Relay for Life to raise funds for cancer research this weekend

This year’s Relay for Life event will be held from this weekend at the Coach Bill Sudeck Track in the North Residential Village. The festivities will kick off at noon on Saturday and continue through 2:30 a.m. Sunday.
Relay for Life is a community-based fundraising event of the American Cancer Society that takes place overnight. It is one of the largest fundraising events to exist in the world, occurring not only in communities in the United States, but also in a multitude of other countries.

Last year’s event raised over $60,000 and this year’s goal is $67,325.

The Relay for Life team at Case Western Reserve University has spent months putting together and preparing everything they need for the event.

According to Undergraduate Relay for Life Co-Chair Shruthi Srinivas, the planning committee for this event has been hard at work since last September.

Srinivas and her Co-Chair Alissa Prior have been working on this since last June.

“The most rewarding part of this year has been watching all the pieces come together,” said Srinivas.

Entertainment Co-Chair and junior Alan Burke talked about how fun and rewarding participating in the event will be.

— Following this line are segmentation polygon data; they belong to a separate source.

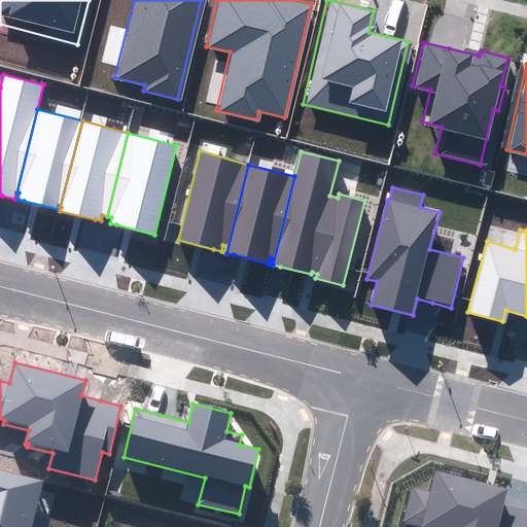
[(0,526),(47,526),(50,519),(35,515),(43,481),(0,469),(0,526)]
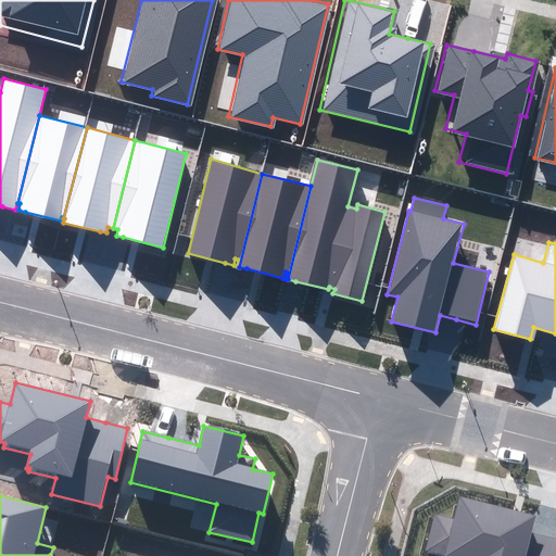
[(454,521),(433,516),(425,552),(444,555),(443,555),(555,555),(555,539),(544,536),(532,533),(535,517),(459,498),(454,521)]
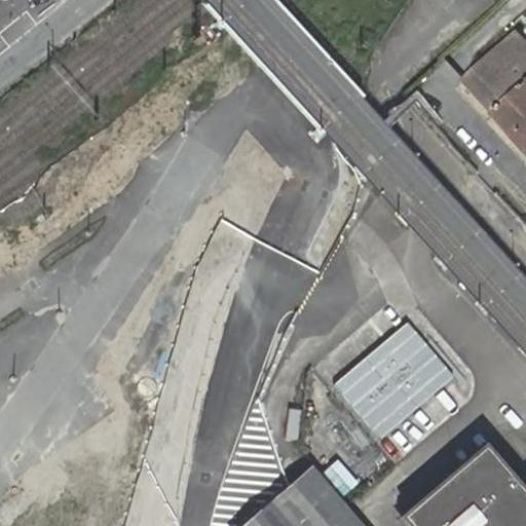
[(500,45),(463,80),(493,113),(525,83),(525,43),(516,33),(500,45)]
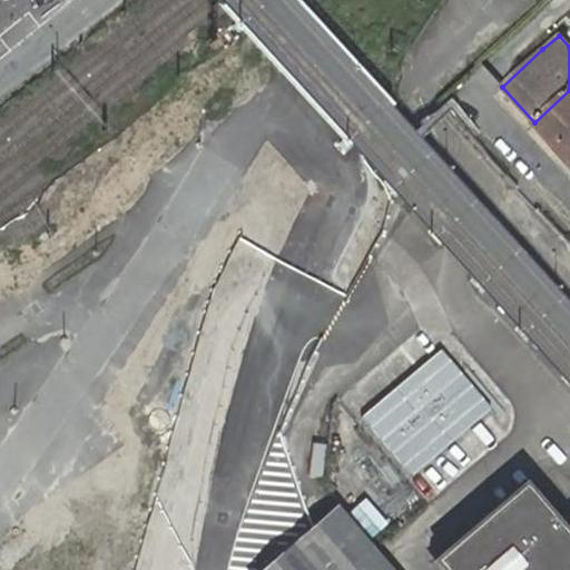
[(569,90),(534,123),(557,147),(569,135),(569,90)]
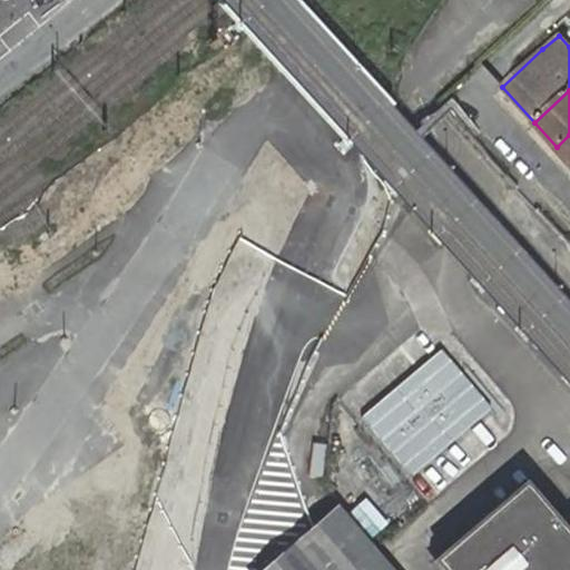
[(569,135),(557,147),(569,161),(569,135)]
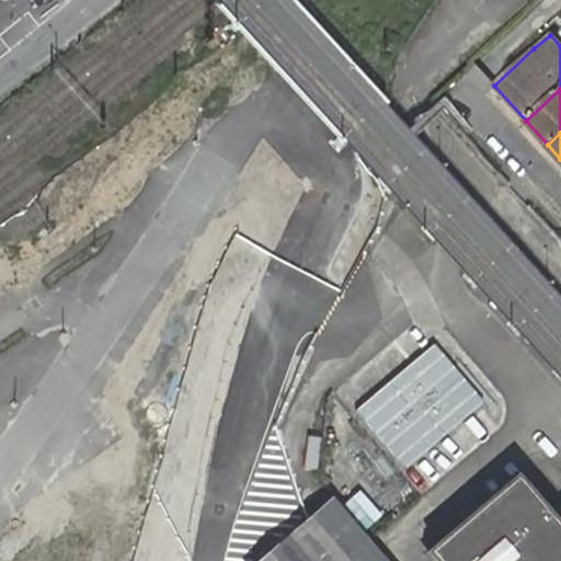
[(432,344),(354,410),(403,469),(482,403),(432,344)]
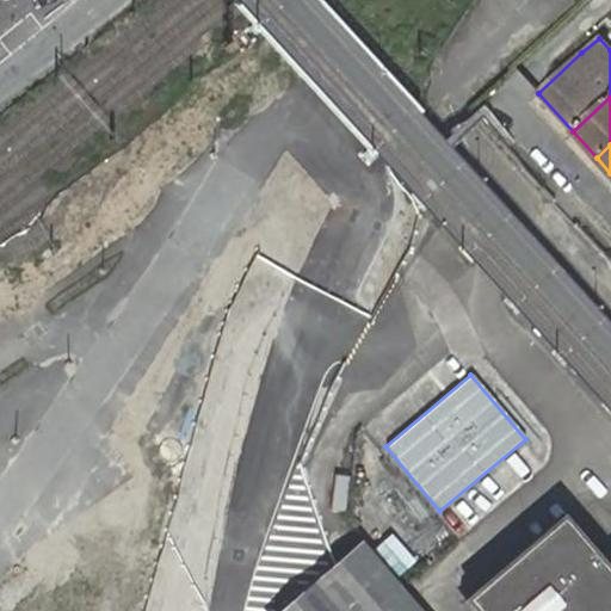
[(557,520),(466,600),(475,610),(610,610),(610,559),(599,569),(557,520)]
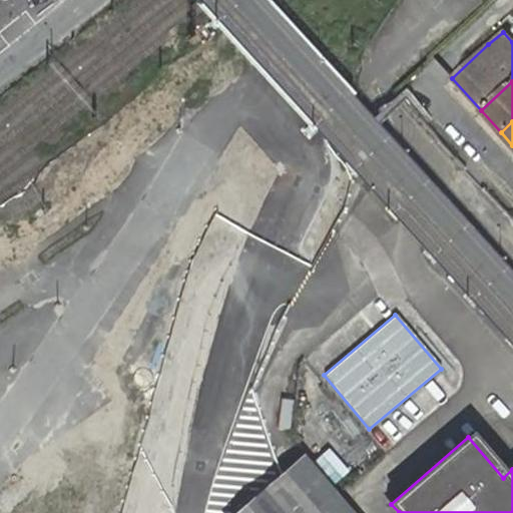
[(355,512),(306,454),(234,512),(355,512)]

He and his Co-Chair Nick Pilla, a senior, are responsible for coordinating and organizing a schedule for all the different groups that will perform during the event. The event offers entertainment, food, activities and a family-friendly environment for everyone to participate in.

The three main purposes of the event are to celebrate the lives of cancer survivors, to remember those that people have lost to cancer and to fundraise and fight back with hopes of finding a cure.

All the money that is raised from the event will go to funding cancer research and cancer support programs.

One of the most important aspects of the event is the ceremonies. These include the Survivor Lap, the Luminaria and the Fight Back Ceremony. Luminaria, which is one of the event’s most popular ceremonies, is when all Relay for Life participants remember those they have lost to cancer. Candles are lit and put in personalized bags and placed around the track. For Srinivas, this is a way of remembering her grandmother, who passed away in her freshman year of high school.